Text to read →
##########
The part-of-speech tagger 112 can generate a marked-up version of
the document in which the part-of-speech tagger 112 can append the
part-of-speech to the end of each word in the document. The
part-of-speech can be appended to each word as a tag, such as a
mark-up language tag.
[0027] Once the part-of-speech for the words in the document have
been determined, the rules analyzer 114 can group words of a
document together to identify entities based on a set of
pre-determined patterns. The rules analyzer 114 can include a set
of rules that can be used by the rules analyzer 114 to identify
entities having a name composed of more than one word. The set of
rules can be based on parts-of-speech identified by the
parts-of-speech tagger 112. As one example, the rules analyzer can
include a rule such that when the word "University" appears in a
document, followed by the words "of" or "at", followed by a
sequence of proper nouns, such as "Southern California", the rules
analyzer combines the words as a single entity (e.g., University of
Southern California) and identifies the words as a mention or
occurrence of the single entity. The rules analyzer 114 applies the
rules to each sentence in the document to identify entities. The
rules analyzer 114 can generate a marked-up the version of the
document received from the part-of-speech tagger 112. The
occurrences of the entity identified using the rules analyzer 114
can be highlighted using tagging, changes in the color of the text,
changes in the size of the text, changes in the font of the text,
and the like.
[0028] The white-list applier 116 of the entity identifier 110 can
facilitate automatic recognition of entities in the documents. The
white-list applier 116 can include a set of words and/or phrases
representing the names of entities to be automatically recognized
in the documents. The white-list applier 116 can ensure that
occurrences of specific entities in documents are identified and
can facilitate identification of entities included in the list
without requiring the part-of-speech tagger 112 and/or the rules
analyzer 114 to detect the entities. Thus, the white-list applier
can be used in combination with the part-of-speech tagger 112 and
the rules analyzer 114 to identify some or all of the entities
mentioned in the documents. The white-list applier 116 can scan the
document for instances of the entries in the list and can compare
the words and/or phrases in the list to the words and/or phrases in
the document, and when a word or phrase in the document matches a
word and/or phrase in the list, the white-list applier 116 can
identify the word and/or phrase in the document as a name of an
entity. The white-list applier 116 can generate a marked-up version
of the document, or can mark-up the version of the document output
by the part-of-speech tagger 112 and/or rules analyzer 114, in
which the entities identified by the white-list applier 116 can be
can be highlighted using tagging, changes in the color of the text,
changes in the size of the text, changes in the font of the text,
and the like.
##########
Source material →

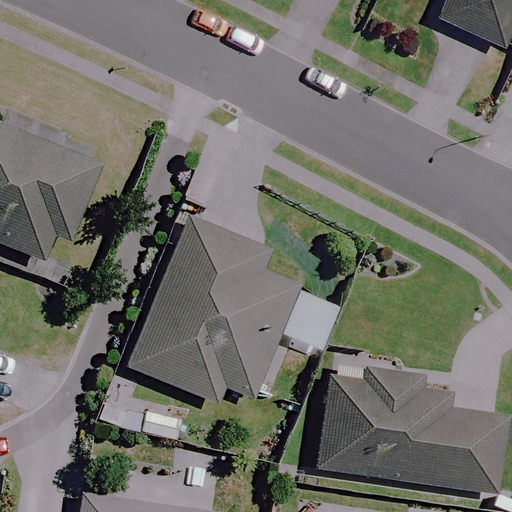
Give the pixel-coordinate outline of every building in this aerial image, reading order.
[(511,11),(511,0),(437,0),(428,22),(494,52),(511,11)] [(91,169),(0,132),(0,248),(38,264),(48,238),(61,243),(91,169)] [(256,252),(176,222),(119,372),(209,406),(215,390),(247,402),(291,285),(249,269),(256,252)] [(442,387),(322,368),(306,471),(486,500),(498,421),(439,411),(442,387)] [(175,511),(73,499),(71,511),(175,511)]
##########
Exercise instructions →
1: From the text on entity identification, extract the part that opens with the words containing "The part-of-speech tagger 112 can generate" and closes with "mark-up language tag.".
2: According to the text on entity identification, where does the part-of-speech tagger append the part-of-speech of each word?
3: Continue the text on entity identification from the point where it stops.
The data is separate from the entity identification text.

Outputs for the tasks →
1:
The part-of-speech tagger 112 can generate a marked-up version of
the document in which the part-of-speech tagger 112 can append the
part-of-speech to the end of each word in the document. The
part-of-speech can be appended to each word as a tag, such as a
mark-up language tag.

2: To the end of each word in the document, as a tag such as a mark-up language tag.

3:
[0029] The sentiment analyzer 120 can identify sentiment expressed
in a document, a polarity of the sentiment, and entities to which
the sentiment is directed. The sentiment analyzer 120 can use
natural language processing to identify the sentiment expressed in
a document and can determine an amount of sentiment attributed to
each entity identified in a document. For example, the sentiment
analyzer 120 can identify a cumulative amount of sentiment having a
positive polarity and a negative polarity in a document. The
sentiment analyzer 120 can receive the marked-up version of the
document output by the entity identifier 110 as an input and can
output the sentiment expressed towards each entity identified in
the document. The sentiment analyzer 120 includes a sentiment
lexicon generator 122, a sentiment word identifier 124, a sentiment
attribution analyzer 126, and a sentiment aggregator 128. Those
skilled in the all will recognize that sentiment in a document can
be identified using other techniques and that sentiment
identification is not limited to the illustrative embodiments
described herein.
[0030] The sentiment lexicon generator 122 can generate a lexicon
of sentiment words and/or phrases using a computer dictionary of
synonym/antonym relationships between words and/or phrases. In some
embodiments, a small seed set of positive and negative sentiment
words can be used to derive the lexicon of sentiment words. In some
embodiments, sentiment lexicon generation by the sentiment lexicon
generator 122 can use path analysis. Expanding seed lists into
lexicons can be performed using recursive querying for synonyms
using a computer dictionary. The sentiment lexicon generator can
expand a set of seed words using synonym and antonym queries. A
polarity (positive or negative) can be associated with the words
and/or phrases in the sentiment lexicon and synonyms and antonyms
of the words and/or phrases can be identified. Synonyms of a word
and/or phrase inherit the polarity from the parent, whereas
antonyms of the word and/or phrase inherit the opposite
polarity.
[0031] The sentiment word identifier 124 receives the document from
the entity identifier 110 and the sentiment lexicon generated by a
sentiment lexicon generator 122 as an input and outputs the
identified sentiment words and/or phrases based on the sentiment
lexicon along with any associated modifiers, such as, for example,
"not", "very", and the like, which can modify the sentiment (e.g.
"not" reverses polarity, "very" magnifies sentiment). For example,
the sentiment word identifier 124 can compare words and/or phrases
in the sentiment lexicon to words and/or phrases in the document.
The words indicating sentiment can be identified by marking-up the
document.
[0032] The sentiment attribution analyzer 126 receives the document
with the identified entities and sentiment in the marked-up
document and attributes the identified sentiment to the entities.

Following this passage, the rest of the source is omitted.